Anyway, here’s what I’ve got so far.

Adventure Log v1.0

It’s intended to be printed, double-sided on 11″x17″ and folded along and with the center line on the inside.  That leaves a space to hole-punch to keep it in a binder.

I’m hoping that some additional structure emerges, but currently it’s some session notes on the outside and space on the inside to track stuff that happens during combat or whatever.  I’m kinda doing what Jim does with the hit dice over there on the right with blocking off rows for NPCs and such.

Like I said, there’s still room for structure to emerge.

I’ll be giving it a spin on Friday (with the last session of the 4E game), so we’ll see if it’s useful (or turns out to a waste of an afternoon).

Thoughts? Questions? Suggestions?

The Metamorphica is neat!

I picked up The Metamorphica the other week; it’s a lengthy collection of (as far as I can tell) totally system agnostic random tables, as well as some notes on how to leverage them.  I’d be leery of calling them “random mutation” tables: they cover that, but also insanities, super powers and psionics.

Anyway, the PDF is free, but I ordered the book because I’m a sucker for random tables, books in A5, system agnostic stuff (and it was easy to add to a Lulu order I was going to place anyway).

This thing is great.  When I say these tables are all over the place: I’m not kidding.  Entries look like this:

I could get into the specific contents (there are 104 body: form entries, 164 body: function entries, etc), but I’m not sure how useful those sorts of metrics are… and it’s free, so I’m sure you can figure that stuff out.

At a high level, though: it’s mostly mutations/psychoses/powers sorted into groups.  Appendix #1 is a bunch of tables for random stuff (plants! colors! animals! body parts!), #2 provides alternate arrangements of mutations & powers, #3 provides instructions for theming those mutations & powers to different settings and #4 provides instructions for creating specific types of creatures (like beastmen, demons, and plants).  Again, all of it system agnostic.

Really though, let’s do stuff with it.

Here’s a mutant: d6 mutations gave me 4.

Roll Description
780 Lights nearby are brighter and more violet
325 Photosynthetic
004 Amorphous
775 Crystalline Body

So, it’s a medium-sized crystalline blob that draws power from the sun, sucking away entire spectrums of light as it refracts through its hideous form.  That’ll do.

I’ve got WFRP on the mind, with its myriad and enthusiastic chaos/mutation systems, so I rolled up a few chaos characters.  Fortunately, Realms of Chaos is in Metzger’s bibliography, so there’s a page in Appendix 3 about creating chaos-y characters.

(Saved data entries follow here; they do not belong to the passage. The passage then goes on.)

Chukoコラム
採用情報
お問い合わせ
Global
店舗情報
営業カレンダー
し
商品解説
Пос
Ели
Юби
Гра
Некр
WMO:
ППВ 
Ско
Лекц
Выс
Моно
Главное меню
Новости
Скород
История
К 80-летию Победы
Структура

First, a  Chaos  Sorcerer:

Item Roll Description
Gift of Chaos 3 Demonic Weapon
Telltale 61 Turns to stone in sunlight
Mutation 671 Psychic Detection

Nothing mind shattering here, but definitely kinda creepy.  I can’t find a “demonic weapon” table anywhere, which feels like an omission, but at the same time, even though Slaves to Darkness has something like 18 pages on creating Daemonic Weapons, “has a weapon that’s a demon” is kind of enough, you know?

And now, a Chaos Lord:

Item Roll Description
Demonic Phenomenon 61 Food and drink spoils
Telltale 27 Plants move and try to grab the mutant
Gift of Chaos 1 Blood Rage
Gift of Chaos 8 Wings
Gift of Chaos 7 Pallid Siphon
Mutation 505 ADD
Mutation 661 Pain Broadcast

The Chaos Lord is more evocative: food spoils in its presence, nature itself attempts to strike at it.  It’s fickle, and reacts with a violent tantrum when injured.  It’s got wings and a pallid, colorless siphon, so I guess that makes it a loathsome mothman.  
So, this stuff is pretty cool.  The doc is great, and Lulu prints high quality books.  Definitely check it out.  This is one of the neatest supplements I’ve run into in a while.